Le CSP est fragile dans sa capacité de suivi de ses propositions. J'aurais voulu qu'on puisse organiser des forums sur les programmes ou monter des formations pour les enseignants. Je regrette que l'on n'ait pas en France un débat à la hauteur des enjeux de l'Ecole et que le CSP n'ait pas été armé pour organiser ce débat. Finalement on n'a pas su suffisamment expliquer les nouveaux programmes aux enseignants. On n'en a pas toujours eu l'autorisation d'ailleurs...
Les programmes sont très bien accueillis en maternelle, bien accueillis au primaire et nettement moins bien au collège. Comment expliquez vous ces différences ?
Cela vient du fait que le collège est construit comme un petit lycée. Notre proposition de cycles est différente de la logique dominante qui est celle du spécialiste disciplinaire. Enfin la mise en application intégrale sur une année a posé plus de problème au collège. Notamment à cause du cycle 3 en 6ème. Enfin la mise en oeuvre a souffert du brouillage lié à la mise en place de la réforme du collège, une réforme que nous n'avons pas demandé. On a regretté de ne pas être associé à cette question.
La logique du socle non disciplinaire brouille aussi beaucoup la question de l'évaluation. Or l'institution n'a pas franchi le cap. On avait proposé que le brevet soit simplement la validation du socle. Finalement on maintient le DNB pour des raisons rituelles et cela n'a pas grand sens par rapport à notre cursus curriculaire.
Enfin la manière dont les formations ont été proposées aux enseignants, sans qu'on y soit associé, a joué aussi. Parfois elles ont été trop descendantes, trop prescriptives alors qu'elles auraient du porter sur la façon de régler les problèmes quotidiens des enseignants. Cela a produit plus d'effets secondaires négatifs au collège qu'à l'école. Car les professeurs des écoles ont davantage l'habitude de travailler par cycle et ont déjà travaillé sur l'évaluation.
Dans un communiqué récent vous dites "le CSP a parfois eu du mal à faire respecter ses choix". Un exemple ?

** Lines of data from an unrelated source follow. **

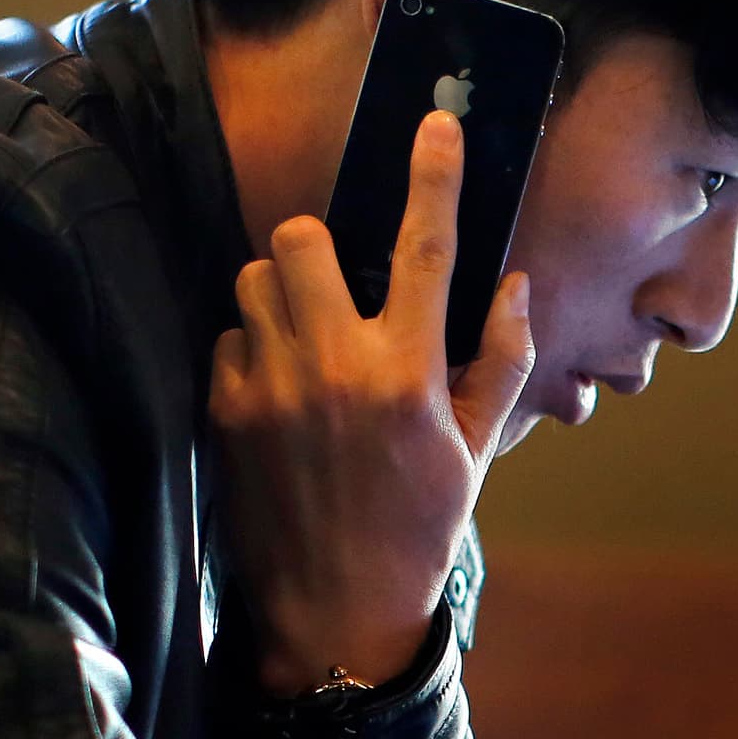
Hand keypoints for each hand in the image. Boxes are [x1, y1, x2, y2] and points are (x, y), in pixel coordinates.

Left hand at [210, 111, 533, 691]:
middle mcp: (336, 368)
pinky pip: (228, 336)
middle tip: (337, 284)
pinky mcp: (226, 413)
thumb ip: (499, 358)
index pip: (426, 247)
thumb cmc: (418, 527)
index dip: (434, 176)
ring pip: (254, 278)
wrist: (336, 612)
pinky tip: (278, 389)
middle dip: (316, 246)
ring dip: (280, 292)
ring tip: (307, 338)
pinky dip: (252, 347)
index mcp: (409, 373)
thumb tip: (512, 284)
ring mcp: (272, 388)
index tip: (434, 126)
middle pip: (300, 238)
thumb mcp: (478, 447)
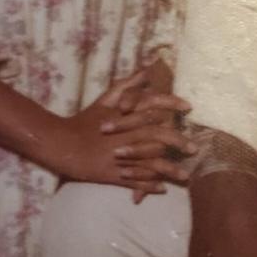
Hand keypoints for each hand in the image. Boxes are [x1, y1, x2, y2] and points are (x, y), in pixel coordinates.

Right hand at [51, 70, 195, 193]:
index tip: (188, 107)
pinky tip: (162, 188)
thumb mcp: (105, 99)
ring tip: (185, 176)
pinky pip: (134, 182)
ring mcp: (118, 156)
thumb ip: (128, 84)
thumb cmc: (86, 120)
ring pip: (148, 163)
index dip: (171, 104)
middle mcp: (123, 135)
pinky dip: (149, 186)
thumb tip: (148, 67)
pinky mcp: (112, 174)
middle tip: (194, 148)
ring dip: (169, 170)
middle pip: (156, 136)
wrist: (62, 144)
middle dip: (177, 142)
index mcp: (122, 115)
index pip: (151, 105)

Je viens d'en donner un. Je peux ajouter qu'on a eu un moment difficile quand certains se sont mis en tête de réécrire une partie du socle. Il a fallu que le CSP fasse sa place...
Le gros problème de l'Ecole c'est les inégalités. Le travail du CSP y répond il ?

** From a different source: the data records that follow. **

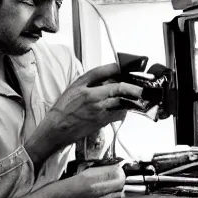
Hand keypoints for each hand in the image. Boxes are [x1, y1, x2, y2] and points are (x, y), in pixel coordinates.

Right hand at [26, 63, 142, 165]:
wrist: (56, 129)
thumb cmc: (63, 109)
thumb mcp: (74, 87)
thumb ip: (91, 80)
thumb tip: (109, 73)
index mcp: (83, 86)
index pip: (103, 72)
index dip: (117, 68)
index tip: (125, 68)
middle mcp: (92, 97)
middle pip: (118, 88)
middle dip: (132, 86)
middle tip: (140, 85)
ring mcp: (98, 110)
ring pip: (121, 101)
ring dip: (131, 97)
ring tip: (137, 95)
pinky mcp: (102, 121)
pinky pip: (118, 113)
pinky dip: (124, 109)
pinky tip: (125, 106)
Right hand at [54, 162, 125, 197]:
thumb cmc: (65, 187)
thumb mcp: (83, 173)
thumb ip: (100, 171)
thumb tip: (114, 167)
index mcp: (92, 180)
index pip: (117, 175)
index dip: (120, 171)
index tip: (119, 169)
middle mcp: (96, 192)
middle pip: (120, 185)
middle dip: (120, 180)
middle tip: (117, 176)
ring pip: (119, 195)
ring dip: (118, 189)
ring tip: (112, 185)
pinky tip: (107, 194)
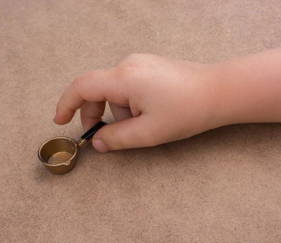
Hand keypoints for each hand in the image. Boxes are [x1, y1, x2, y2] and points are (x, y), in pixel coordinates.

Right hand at [54, 54, 226, 151]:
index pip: (82, 86)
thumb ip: (116, 139)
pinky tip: (150, 113)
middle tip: (107, 136)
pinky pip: (129, 85)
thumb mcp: (148, 132)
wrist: (219, 92)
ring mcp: (141, 62)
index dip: (66, 104)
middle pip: (97, 89)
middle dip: (97, 114)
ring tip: (144, 125)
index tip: (60, 121)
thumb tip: (97, 142)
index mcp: (123, 78)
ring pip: (115, 90)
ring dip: (119, 111)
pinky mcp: (151, 66)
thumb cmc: (187, 111)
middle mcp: (128, 64)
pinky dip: (130, 103)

Le CSP n'a pas les clés pour ce dossier. Mais on en a tenu compte. Le socle commun pose le principe que la République doit proposer à l'ensemble des élèves, quelque soit leur origine, des connaissances et des compétences. Dire cela c'est se projeter dans un idéal d'une Ecole juste. En ce sens, dans le socle, il y a une partie qui explicite les questions d'apprentissage , qui explique le curriculum caché. Car la volonté de rendre explicite les méthodes d'apprentissage contribue à réduire les inégalités de classe. On insiste sur ces points de façon à permettre aux enseignants d'être attentifs à cela.
On fait aussi passer par les programmes le discours que tous les élèves doivent avoir les mêmes apprentissages et ne pas être envoyés pour certains dans des filières où les enseignements sont allégés. On pense qu'il faut avoir de l'ambition pour tous les élèves. Il faut le meilleur de l'Ecole pour tous. Peillon disait "l'Ecole en instruisant éduque à la liberté". On a repris cette conception. Remettre en question le socle commun ce serait consentir au fait qu'on mette à l'écart une partie des élèves et qu'on leur donne des soins palliatifs.
On est à la veille de l'élection présidentielle. En fonction des résultats vous partez ?
Le CSP se situe dans la loi d'orientation et est inamovible. Nous souhaitons continuer. Personne d'autre que nous ne pourra faire le choix de continuer ou d'arrêter. Personnellement je suis inamovible. Mais il y a des conditions dans lesquelles j'estimerais que la mission qui m'a été confiée par la République est compromise. Par exemple si un ministre nous disait qu'il n'a aucune intention de nous confier des missions. Certains candidats ont des visions très négatives du CSP. Il est clair que dans certaines circonstances il serait difficile pour moi de rester.